I have this uneasy feeling every time I walk through the doors of a Nigerian hospital, especially a government-owned one. It’s not the sterile smell or the sight of suffering patients that gets to me; it’s the overwhelming dread that what awaits inside could be worse than the illness itself. For many Nigerians, hospitals have become something to fear. Not a place of healing, but a place where lives go to die quietly, buried under the weight of negligence, corruption, and systemic decay.
My fear isn’t paranoia. It’s experience. About three years ago, my sister underwent what was supposed to be a life-changing spinal decompression surgery at one of the best government hospitals in Nigeria. The surgery was declared successful, yet she hasn’t known peace since that day. The pain persisted excruciatingly and relentlessly. This year, when she could no longer bear it, she went for another MRI scan. The result broke us. The surgery had been botched. The professionals who handled it had done a poor job, one so bad that her spine may never fully recover.
Now she survives on pain medications, unable to risk another operation because spinal decompression isn’t something one can redo casually. The scars of her surgery aren’t just physical. They’re emotional, and a painful reminder that even the most routine procedure can end up as a lifelong punishment in Nigeria.
But her story isn’t the worst I’ve seen. Someone I know personally lost her leg this year in that same teaching hospital. She was diabetic, developed a small wound that turned into gangrene, and had her leg amputated after millions of naira spent on tests and assessments. Three weeks later, the doctors returned with the unthinkable; she needed a second amputation. Their initial evaluation was wrong. Imagine being told, after losing a limb, that they didn’t cut far enough the first time.
We didn’t wait around for them to make another mistake.

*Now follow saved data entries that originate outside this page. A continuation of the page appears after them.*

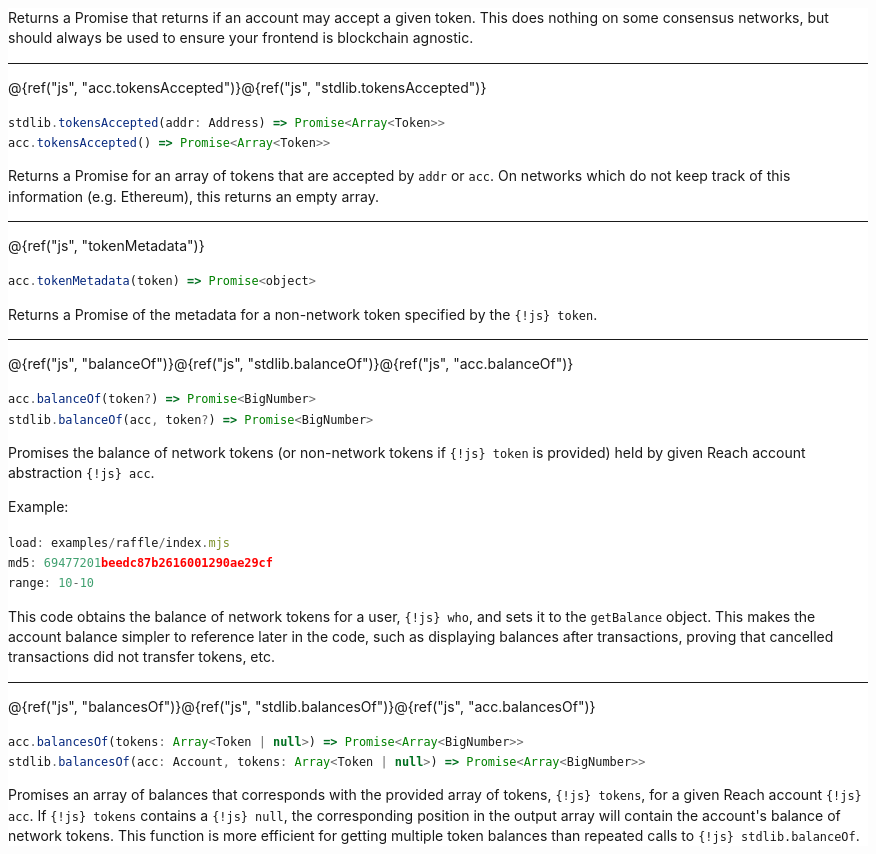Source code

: Returns a Promise that returns if an account may accept a given token.
This does nothing on some consensus networks, but should always be used to ensure your frontend is blockchain agnostic.

---
@{ref("js", "acc.tokensAccepted")}@{ref("js", "stdlib.tokensAccepted")}
```js
stdlib.tokensAccepted(addr: Address) => Promise<Array<Token>>
acc.tokensAccepted() => Promise<Array<Token>>
```

Returns a Promise for an array of tokens that are accepted by `addr` or `acc`.
On networks which do not keep track of this information (e.g. Ethereum), this returns an empty array.

---
@{ref("js", "tokenMetadata")}
```js
acc.tokenMetadata(token) => Promise<object>
```

Returns a Promise of the metadata for a non-network token specified by the `{!js} token`.

---
@{ref("js", "balanceOf")}@{ref("js", "stdlib.balanceOf")}@{ref("js", "acc.balanceOf")}
```js
acc.balanceOf(token?) => Promise<BigNumber>
stdlib.balanceOf(acc, token?) => Promise<BigNumber>
```

Promises the balance of network tokens (or non-network tokens if `{!js} token` is provided) held by given Reach account abstraction `{!js} acc`.

Example:

```js
load: examples/raffle/index.mjs
md5: 69477201beedc87b2616001290ae29cf
range: 10-10
```

This code obtains the balance of network tokens for a user, `{!js} who`, and sets it to the `getBalance` object.
This makes the account balance simpler to reference later in the code, such as displaying balances after transactions, proving that cancelled transactions did not transfer tokens, etc.

---
@{ref("js", "balancesOf")}@{ref("js", "stdlib.balancesOf")}@{ref("js", "acc.balancesOf")}
```js
acc.balancesOf(tokens: Array<Token | null>) => Promise<Array<BigNumber>>
stdlib.balancesOf(acc: Account, tokens: Array<Token | null>) => Promise<Array<BigNumber>>
```
Promises an array of balances that corresponds with the provided array of tokens, `{!js} tokens`,
for a given Reach account `{!js} acc`.
If `{!js} tokens` contains a `{!js} null`,
the corresponding position in the output array will contain the account's balance of network tokens.
This function is more efficient for getting multiple token balances than repeated calls to `{!js} stdlib.balanceOf`.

Her family moved her to a private hospital, where the second surgery was finally done right. But by then, the damage was irreparable. The pain wasn’t just in her missing leg but in her heart, her dignity, her faith in a system that had utterly failed her.

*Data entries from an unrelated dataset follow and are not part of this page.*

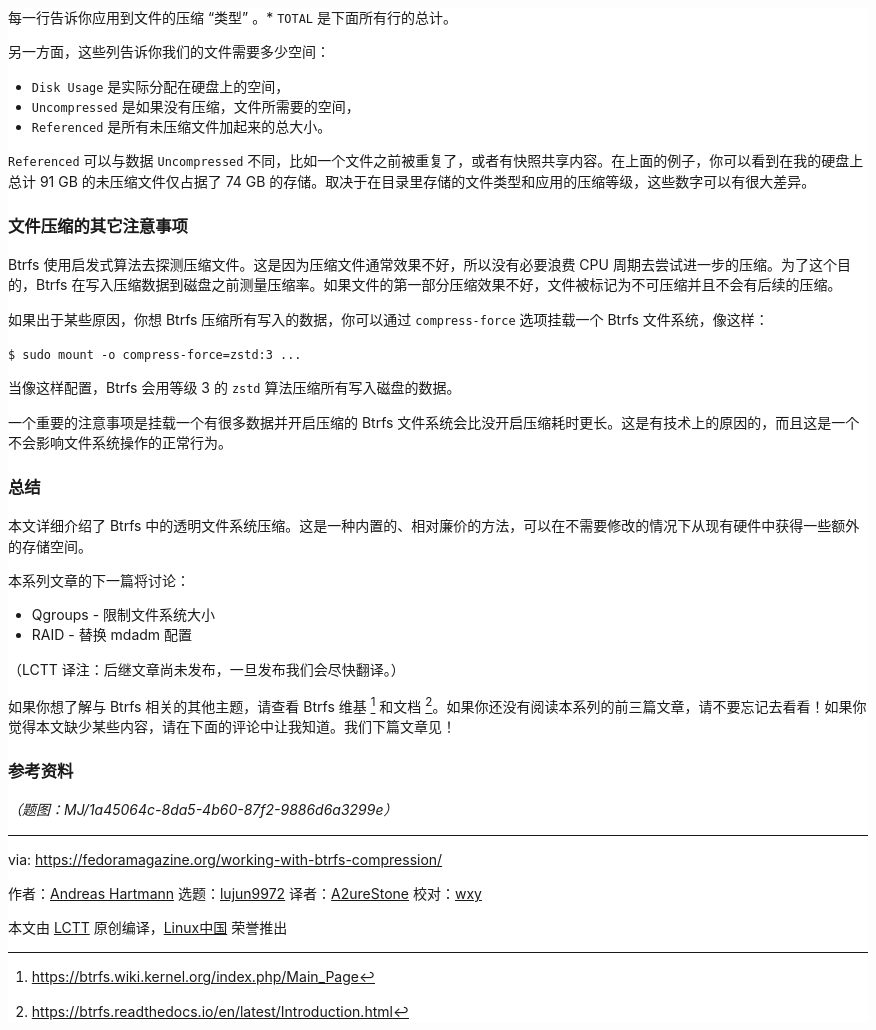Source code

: 每一行告诉你应用到文件的压缩 “类型” 。* `TOTAL` 是下面所有行的总计。
 
另一方面，这些列告诉你我们的文件需要多少空间：

  * `Disk Usage` 是实际分配在硬盘上的空间，
  * `Uncompressed` 是如果没有压缩，文件所需要的空间，
  * `Referenced` 是所有未压缩文件加起来的总大小。

`Referenced` 可以与数据 `Uncompressed` 不同，比如一个文件之前被重复了，或者有快照共享内容。在上面的例子，你可以看到在我的硬盘上总计 91 GB 的未压缩文件仅占据了 74 GB 的存储。取决于在目录里存储的文件类型和应用的压缩等级，这些数字可以有很大差异。

### 文件压缩的其它注意事项

Btrfs 使用启发式算法去探测压缩文件。这是因为压缩文件通常效果不好，所以没有必要浪费 CPU 周期去尝试进一步的压缩。为了这个目的，Btrfs 在写入压缩数据到磁盘之前测量压缩率。如果文件的第一部分压缩效果不好，文件被标记为不可压缩并且不会有后续的压缩。

如果出于某些原因，你想 Btrfs 压缩所有写入的数据，你可以通过 `compress-force` 选项挂载一个 Btrfs 文件系统，像这样：

```
$ sudo mount -o compress-force=zstd:3 ...
```

当像这样配置，Btrfs 会用等级 3 的 `zstd` 算法压缩所有写入磁盘的数据。

一个重要的注意事项是挂载一个有很多数据并开启压缩的 Btrfs 文件系统会比没开启压缩耗时更长。这是有技术上的原因的，而且这是一个不会影响文件系统操作的正常行为。

### 总结

本文详细介绍了 Btrfs 中的透明文件系统压缩。这是一种内置的、相对廉价的方法，可以在不需要修改的情况下从现有硬件中获得一些额外的存储空间。

本系列文章的下一篇将讨论：

- Qgroups - 限制文件系统大小
- RAID - 替换 mdadm 配置

（LCTT 译注：后继文章尚未发布，一旦发布我们会尽快翻译。）

如果你想了解与 Btrfs 相关的其他主题，请查看 Btrfs 维基 [^1] 和文档 [^2]。如果你还没有阅读本系列的前三篇文章，请不要忘记去看看！如果你觉得本文缺少某些内容，请在下面的评论中让我知道。我们下篇文章见！

### 参考资料

[^1]: <https://btrfs.wiki.kernel.org/index.php/Main_Page>
[^2]: <https://btrfs.readthedocs.io/en/latest/Introduction.html>

*（题图：MJ/1a45064c-8da5-4b60-87f2-9886d6a3299e）*

--------------------------------------------------------------------------------

via: https://fedoramagazine.org/working-with-btrfs-compression/

作者：[Andreas Hartmann][a]
选题：[lujun9972][b]
译者：[A2ureStone](https://github.com/A2ureStone)
校对：[wxy](https://github.com/wxy)

本文由 [LCTT](https://github.com/LCTT/TranslateProject) 原创编译，[Linux中国](https://linux.cn/) 荣誉推出

[a]: https://fedoramagazine.org/author/hartan/
[b]: https://github.com/lujun9972
[1]: https://linux.cn/article-16287-1.html
[2]: https://unsplash.com/@helibertoarias?utm_source=unsplash&utm_medium=referral&utm_content=creditCopyText
[3]: https://unsplash.com/s/photos/hdd?utm_source=unsplash&utm_medium=referral&utm_content=creditCopyText
[4]: tmp.AcVqx2gIro#sources
[0]: https://img.linux.net.cn/data/attachment/album/202310/19/153401dyst48ybibpy3oyd.jpg

[#]: subject: "Working with Btrfs – Compression"
[#]: via: "https://fedoramagazine.org/working-with-btrfs-compression/"
[#]: author: "Andreas Hartmann https://fedoramagazine.org/author/hartan/"
[#]: collector: "lujun9972/lctt-scripts-1693450080"
[#]: translator: "A2ureStone"
[#]: reviewer: "wxy"
[#]: publisher: "wxy"
[#]: url: "https://linux.cn/article-16299-1.html"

Then came the worst tragedy of all; my father.
He didn’t have to die. That’s what hurts the most. He had water accumulation in his lungs, a condition that could have been managed easily by competent professionals. The fluid buildup was caused by medications prescribed for his heart condition. A simple drainage procedure was all that was needed. But negligence and human error killed him.
He died not because medicine failed, but because men did. Because the people we trusted to save him treated his life like just another routine case. Because in government hospitals, urgency is optional, and accountability doesn’t exist.

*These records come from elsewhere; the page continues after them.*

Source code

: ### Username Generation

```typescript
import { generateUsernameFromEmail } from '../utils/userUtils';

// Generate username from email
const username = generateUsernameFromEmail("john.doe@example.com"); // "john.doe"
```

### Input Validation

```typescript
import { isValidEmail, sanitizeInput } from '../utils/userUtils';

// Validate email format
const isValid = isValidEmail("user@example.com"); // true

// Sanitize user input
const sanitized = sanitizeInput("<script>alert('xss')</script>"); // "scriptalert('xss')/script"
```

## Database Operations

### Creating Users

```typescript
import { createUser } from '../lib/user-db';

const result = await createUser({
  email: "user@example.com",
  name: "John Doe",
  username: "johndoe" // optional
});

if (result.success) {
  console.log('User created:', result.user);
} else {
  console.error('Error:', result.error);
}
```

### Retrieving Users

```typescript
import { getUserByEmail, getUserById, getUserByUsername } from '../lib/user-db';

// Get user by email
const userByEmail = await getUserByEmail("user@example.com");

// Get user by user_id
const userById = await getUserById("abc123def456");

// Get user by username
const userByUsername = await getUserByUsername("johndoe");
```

That was the day I vowed never to step into a Nigerian government hospital again. I will rather go broke seeking care in private hospitals than gamble with my life in a system that has stopped caring. And the irony? The same doctors who neglect patients in government hospitals are the ones running private clinics where they suddenly transform into angels of competence. It’s as if compassion and professionalism are reserved for those who can pay for it.
Healthcare in Nigeria has become commercialized, not in the sense of progress, but of greed. In a system where the poor are left to die and the rich are treated like royalty, the hospital is no longer a place of healing; it’s a market. The doctors clock into government hospitals to fulfill a moral checkbox, but their real energy is spent running private practices. The result? A public health system on life support.
The doctors are not the only problem, though. The rot runs much deeper than that. Underfunded facilities, obsolete equipment, unpaid staff, lack of supervision, and a government that treats healthcare as an afterthought. We have teaching hospitals without functioning MRI machines, operating theatres without stable power, and wards where patients must bring their own beddings, medications, and even gloves for the nurses.
How can a nation prosper when its citizens live in fear of their hospitals? When a patient enters an emergency ward and the first question isn’t “what’s wrong?” but “who do you know?” When people die not because they are sick, but because they couldn’t afford express treatment?
We need reform; real reform, not photo ops or political promises. Doctors must be better paid and better monitored. Hospitals must be funded, audited, and upgraded. Medical negligence must be treated as a crime, not a mistake to be brushed aside. Above all, healthcare must be rehumanized.
Because a system that doesn’t value human life will always find a way to destroy it. Until that day comes, many of us will continue to fear the very places meant to heal us. And that fear, is the real sickness killing Nigeria.